Last year I very nearly gave up the Chestnut hunt, on account of weakening and burnt fingers!  I just had to pick a pocketful, straight from the tree, just for their beauty.  There were none on the ground, due to those three sheep who had developed a taste for these nuts.  What to do with them?

I poured some boiling water over them, and had them sitting there whilst I contemplated what I was going to cook for supper.  We only ate at home this once, since I had bought some lovely Welsh Salt Marsh lamb from Tuckers in the Mumbles .  A quick visit to a nearby greengrocer yielded a tight fresh Romanesco and other goodies were the supporting acts.

I found the Chestnuts were very easy to peel with just this five minute or so soak in boiling water, and they were not so hot as to cause finger fatigue...Then I cooked them separately in a frying pan with a little butter, chopped rosemary and thyme, a gift from the walled Kitchen Garden at Penrice.  I chose to add neither salt nor sugar.  Some were served alongside the lamb, and some I had with yogurt and honey....delicious.

A little further hunt yielded a few was a sunny and warm week, and you could almost hear the burrs open.

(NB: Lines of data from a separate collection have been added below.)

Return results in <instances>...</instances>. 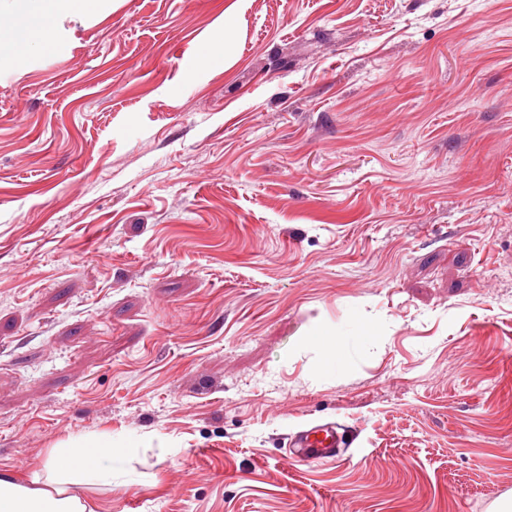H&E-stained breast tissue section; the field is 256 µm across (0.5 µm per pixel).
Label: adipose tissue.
<instances>
[{"mask_svg":"<svg viewBox=\"0 0 512 512\" xmlns=\"http://www.w3.org/2000/svg\"><path fill=\"white\" fill-rule=\"evenodd\" d=\"M14 23L8 36L19 62L57 47L64 20L85 22L105 15L112 0H11ZM112 445L71 440L59 445L42 486L28 487L0 476V512H85L83 490L111 484Z\"/></svg>","mask_w":512,"mask_h":512,"instance_id":"ef3b65f1","label":"adipose tissue"}]
</instances>
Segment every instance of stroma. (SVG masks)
I'll use <instances>...</instances> for the list:
<instances>
[{
    "instance_id": "obj_1",
    "label": "stroma",
    "mask_w": 512,
    "mask_h": 512,
    "mask_svg": "<svg viewBox=\"0 0 512 512\" xmlns=\"http://www.w3.org/2000/svg\"><path fill=\"white\" fill-rule=\"evenodd\" d=\"M79 438L96 512L512 499V0H112L0 70V475ZM349 435L339 423H317L298 431L291 440L294 455L306 461L336 460L341 448L349 445Z\"/></svg>"
}]
</instances>
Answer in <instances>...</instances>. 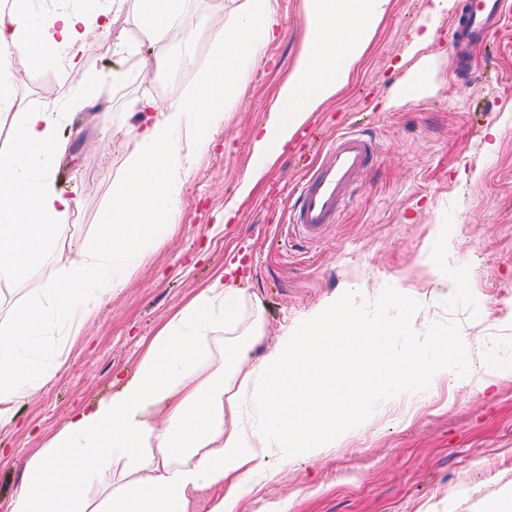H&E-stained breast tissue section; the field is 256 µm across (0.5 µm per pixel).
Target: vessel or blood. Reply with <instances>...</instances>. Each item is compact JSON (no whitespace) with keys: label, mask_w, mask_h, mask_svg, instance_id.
Instances as JSON below:
<instances>
[{"label":"vessel or blood","mask_w":512,"mask_h":512,"mask_svg":"<svg viewBox=\"0 0 512 512\" xmlns=\"http://www.w3.org/2000/svg\"><path fill=\"white\" fill-rule=\"evenodd\" d=\"M510 17L512 0H463L459 16L449 26L455 45L452 65L456 77H473L471 46L498 31ZM378 151L375 136L363 130L349 129L325 142L317 162L294 193L289 223L296 237L315 242L327 226L340 222Z\"/></svg>","instance_id":"1"}]
</instances>
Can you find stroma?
<instances>
[{
  "instance_id": "stroma-1",
  "label": "stroma",
  "mask_w": 512,
  "mask_h": 512,
  "mask_svg": "<svg viewBox=\"0 0 512 512\" xmlns=\"http://www.w3.org/2000/svg\"><path fill=\"white\" fill-rule=\"evenodd\" d=\"M232 6L189 0L193 38L186 52L193 63L173 80L163 69L139 74L142 59L170 57L176 46L143 41L135 0H124L110 31L92 35L82 54L100 112L71 110L59 93L66 84L59 71L35 70L23 55L13 56L14 109L57 113L65 149L55 180L80 206L69 217L62 251L40 261L0 303V325L10 307L42 294L72 246L95 237L144 123L133 100L147 95L162 107L192 82L195 65L211 57V19ZM424 6L392 0L350 83L308 121L327 137L368 128L380 144L354 204L309 244L288 235L284 221L287 191L316 162L319 144L294 137L259 189L237 199L254 132L270 119L303 47L304 0H275L280 35L242 70L224 133L185 181L170 231L126 270L121 290L79 335L55 322L26 347L32 359L53 358L60 368L49 389L18 405L15 426L0 430V512L23 483L25 461L73 411L110 393L171 314L228 263L237 266V286L263 306L267 349L283 327L351 285L368 296L371 319H399L394 301L406 298L417 311L406 325L415 342L436 330L470 343L454 376L408 400L377 401L366 422L320 457H271L270 477L243 485L239 512H489L512 496V24L476 50L477 76L461 83L450 73L449 18L438 24V41L415 54L409 49ZM119 43L128 47L121 55ZM408 55L426 63L430 84L411 101L382 109L407 74L399 62ZM493 129L497 147L489 153ZM231 204L237 210L228 221ZM443 238L444 256L436 251Z\"/></svg>"
}]
</instances>
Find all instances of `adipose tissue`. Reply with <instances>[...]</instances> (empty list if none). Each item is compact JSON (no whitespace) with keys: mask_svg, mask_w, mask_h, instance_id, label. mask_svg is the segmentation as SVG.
<instances>
[{"mask_svg":"<svg viewBox=\"0 0 512 512\" xmlns=\"http://www.w3.org/2000/svg\"><path fill=\"white\" fill-rule=\"evenodd\" d=\"M143 40L190 42L186 0H136ZM274 0H238L212 29L213 54L159 118L137 131L136 148L112 184L95 238L70 252L58 279L0 326V430L15 406L47 389L58 367L19 354L52 320L78 332L121 284V263L142 259L170 229L184 178L224 130V108L242 68L276 39ZM391 0H305L301 55L282 82L270 120L255 131L253 161L241 181L248 197L298 130L349 82ZM114 0L94 12L58 9L33 23L30 0L0 8V113L13 144L0 155V288L22 279L64 236L76 198L54 184L61 143L54 113L13 109L9 58L24 52L36 69L53 67L75 83L78 108L96 99L81 75L85 35L110 29ZM366 300L349 289L301 323L264 340L261 303L216 274L173 313L117 388L76 411L25 465L9 512H238L227 480L252 481L269 457H319L344 441L376 400L398 401L447 377L467 348L463 338L430 333L403 339L394 321L367 322Z\"/></svg>","mask_w":512,"mask_h":512,"instance_id":"adipose-tissue-1","label":"adipose tissue"}]
</instances>
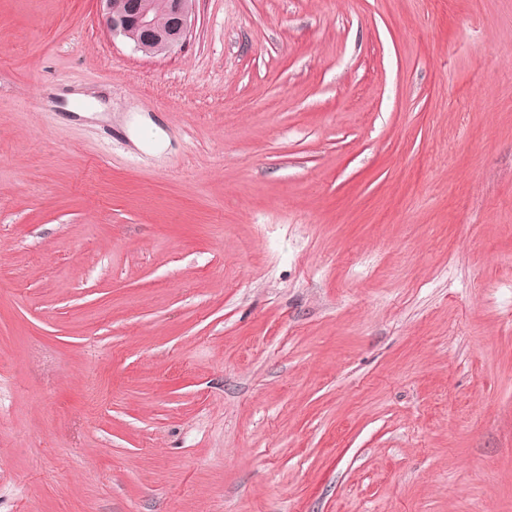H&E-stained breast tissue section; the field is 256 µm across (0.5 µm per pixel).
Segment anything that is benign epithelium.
<instances>
[{
	"instance_id": "7a95c632",
	"label": "benign epithelium",
	"mask_w": 512,
	"mask_h": 512,
	"mask_svg": "<svg viewBox=\"0 0 512 512\" xmlns=\"http://www.w3.org/2000/svg\"><path fill=\"white\" fill-rule=\"evenodd\" d=\"M103 25L145 56L168 55L182 48L192 31L199 0H168L166 20L158 21L152 0H99Z\"/></svg>"
}]
</instances>
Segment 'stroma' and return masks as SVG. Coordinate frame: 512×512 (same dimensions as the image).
Here are the masks:
<instances>
[{
  "instance_id": "35a3bbf8",
  "label": "stroma",
  "mask_w": 512,
  "mask_h": 512,
  "mask_svg": "<svg viewBox=\"0 0 512 512\" xmlns=\"http://www.w3.org/2000/svg\"><path fill=\"white\" fill-rule=\"evenodd\" d=\"M0 512H512V0H0ZM103 25L145 56L168 55L187 42L200 0H168L166 20L159 22L151 0H98Z\"/></svg>"
}]
</instances>
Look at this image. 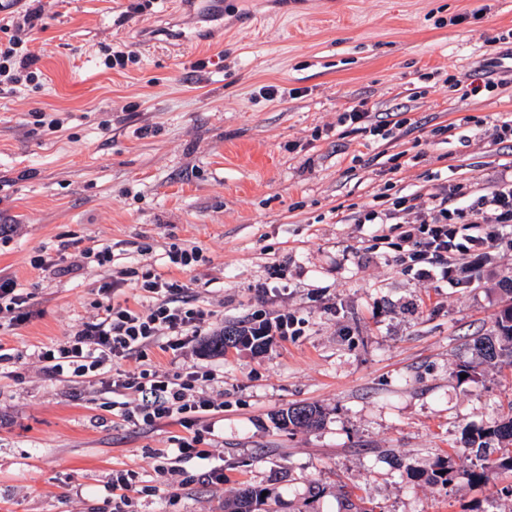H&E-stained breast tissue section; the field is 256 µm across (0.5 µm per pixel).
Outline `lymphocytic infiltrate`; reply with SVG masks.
Wrapping results in <instances>:
<instances>
[{"label":"lymphocytic infiltrate","mask_w":512,"mask_h":512,"mask_svg":"<svg viewBox=\"0 0 512 512\" xmlns=\"http://www.w3.org/2000/svg\"><path fill=\"white\" fill-rule=\"evenodd\" d=\"M43 16L41 4H34L12 22L1 25L0 92L15 91L17 85L33 80L38 61L28 43L31 31ZM459 188L438 185L420 204L425 216L401 224L400 241L408 261L423 278L455 284L459 266L471 264L498 240L512 235V179L468 205H461ZM147 294L148 308L115 302L119 282L98 288L97 312L82 322L66 341L43 348L37 360L48 376L66 382L73 377L94 379L111 389L117 399L112 408L123 420L154 423L168 418L198 420L216 406L211 398H192L199 382L210 373L193 370L182 382H173L156 370H114L119 361H140L148 348L178 350L188 338L201 335L209 312L184 301L175 282L145 272L136 283ZM31 296L11 278L0 277V319L9 325L28 322L34 311ZM134 393L137 403L125 401Z\"/></svg>","instance_id":"f902f5d3"}]
</instances>
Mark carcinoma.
<instances>
[{
    "instance_id": "obj_1",
    "label": "carcinoma",
    "mask_w": 512,
    "mask_h": 512,
    "mask_svg": "<svg viewBox=\"0 0 512 512\" xmlns=\"http://www.w3.org/2000/svg\"><path fill=\"white\" fill-rule=\"evenodd\" d=\"M495 333L479 336L473 341V350L486 363L500 368H512V306L501 310L495 322ZM245 345L260 351L266 345V337L252 335L245 331L229 327L224 335L216 338L209 345L214 353H223L229 348ZM323 418L321 407L315 404L293 405L281 413V420L293 426L313 428L319 426ZM497 442V447L490 449L488 444ZM466 447L475 453V462L471 469L458 471L449 462H440L428 477L433 483L450 485L458 479L484 483L499 470L512 472V415L502 419L496 425L477 430L465 440ZM497 457H492V454ZM269 496L263 490L245 488L238 496L224 504V512H273L267 508Z\"/></svg>"
}]
</instances>
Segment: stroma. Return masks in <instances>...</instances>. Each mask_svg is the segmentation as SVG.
<instances>
[{
	"instance_id": "1",
	"label": "stroma",
	"mask_w": 512,
	"mask_h": 512,
	"mask_svg": "<svg viewBox=\"0 0 512 512\" xmlns=\"http://www.w3.org/2000/svg\"><path fill=\"white\" fill-rule=\"evenodd\" d=\"M129 3L42 0L41 76L0 94V277L36 310L0 327V512H113L123 469L143 486L129 512H224L247 486L287 512H512V472L425 479L440 461L469 469L465 435L512 410V370L468 348L512 301V242L451 287L405 268L398 225L355 221L444 182L472 202L512 177V142L492 137L512 119V0H314L288 21L252 0L250 26L170 0L129 17ZM188 30L207 53L182 49ZM125 48L138 63L100 67ZM38 108L61 111L62 128L37 125ZM355 108L391 135L340 123ZM175 247L200 261L176 267ZM104 248L111 261L85 263ZM37 255L68 274L32 268ZM123 270L117 301L140 302L134 276L149 271L211 312L203 335L151 346L144 363L175 380L214 373L197 391L224 405L195 425L124 422L101 385L30 366ZM283 310L298 335L258 354L206 351L224 327ZM303 403L321 407L319 427L279 425ZM186 441L206 459L177 458Z\"/></svg>"
}]
</instances>
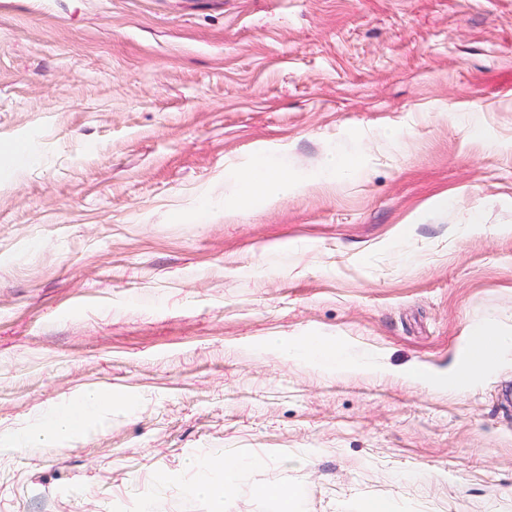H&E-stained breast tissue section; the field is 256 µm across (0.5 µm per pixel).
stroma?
<instances>
[{
    "label": "stroma",
    "instance_id": "obj_1",
    "mask_svg": "<svg viewBox=\"0 0 512 512\" xmlns=\"http://www.w3.org/2000/svg\"><path fill=\"white\" fill-rule=\"evenodd\" d=\"M21 141L0 512H209L219 452L227 512H512V353L448 387L470 324L512 335V0H0V165ZM261 152L294 189L225 208ZM311 337L376 367L280 356ZM87 390L101 422L12 447ZM37 163L33 148L24 142L17 143L8 150V167L5 177L12 178L30 171ZM215 463L224 468V479L222 483H204L194 485L192 492L195 495L207 498L212 504L213 512L225 511L224 505L228 495L227 480L232 478L240 469L241 463L238 460H232L224 456V454H217L214 457ZM266 496L274 498L280 512H302L303 506L296 492L287 485H280L264 491Z\"/></svg>",
    "mask_w": 512,
    "mask_h": 512
}]
</instances>
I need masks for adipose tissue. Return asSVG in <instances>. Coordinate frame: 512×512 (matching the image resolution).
Masks as SVG:
<instances>
[{"instance_id": "ef3b65f1", "label": "adipose tissue", "mask_w": 512, "mask_h": 512, "mask_svg": "<svg viewBox=\"0 0 512 512\" xmlns=\"http://www.w3.org/2000/svg\"><path fill=\"white\" fill-rule=\"evenodd\" d=\"M287 169L286 158L269 157L258 159L253 166L238 171L235 180L241 193L235 198V205L241 206L253 199L269 196L274 187L288 190ZM469 336L462 359L452 373L459 387L467 385L472 375L512 345V337L503 334L490 319L472 326ZM280 352L290 361L308 360L342 370L364 371L372 366V357L367 350L338 341L287 342L281 344ZM109 401V396L97 392L83 393L69 403L47 411L38 431L14 430L10 441L16 448L49 447L66 441L82 434L91 422L98 419L103 405Z\"/></svg>"}]
</instances>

Back home I experimented further.  After removing the shell, I steamed the Chestnuts.  Not all the pellicle came off, but having nibbled a few, felt thy were quite OK to eat.

Finished off further with a light roasting in oil with added herbs, then into the freezer.  These can then be used in dishes, taking as few as required since they are loose frozen, though stored all together in a box.

From the above one small jar has been bottled with oil...topped up with some of the roasted bay, rosemary and thyme.


  1. Salt Marsh lamb is something I have always fancied trying, Sadly no one sells it around here. Impressive experiments with the chestnuts.

    1. Salt Marsh Lamb is the king of meats...I remember it being served with great panache at an Easter Lunch near St Malo in a restaurant. The whole room stood up to applaud the serving of this course. I have found a source near me which sells Salt Marsh Lamb from Somerset!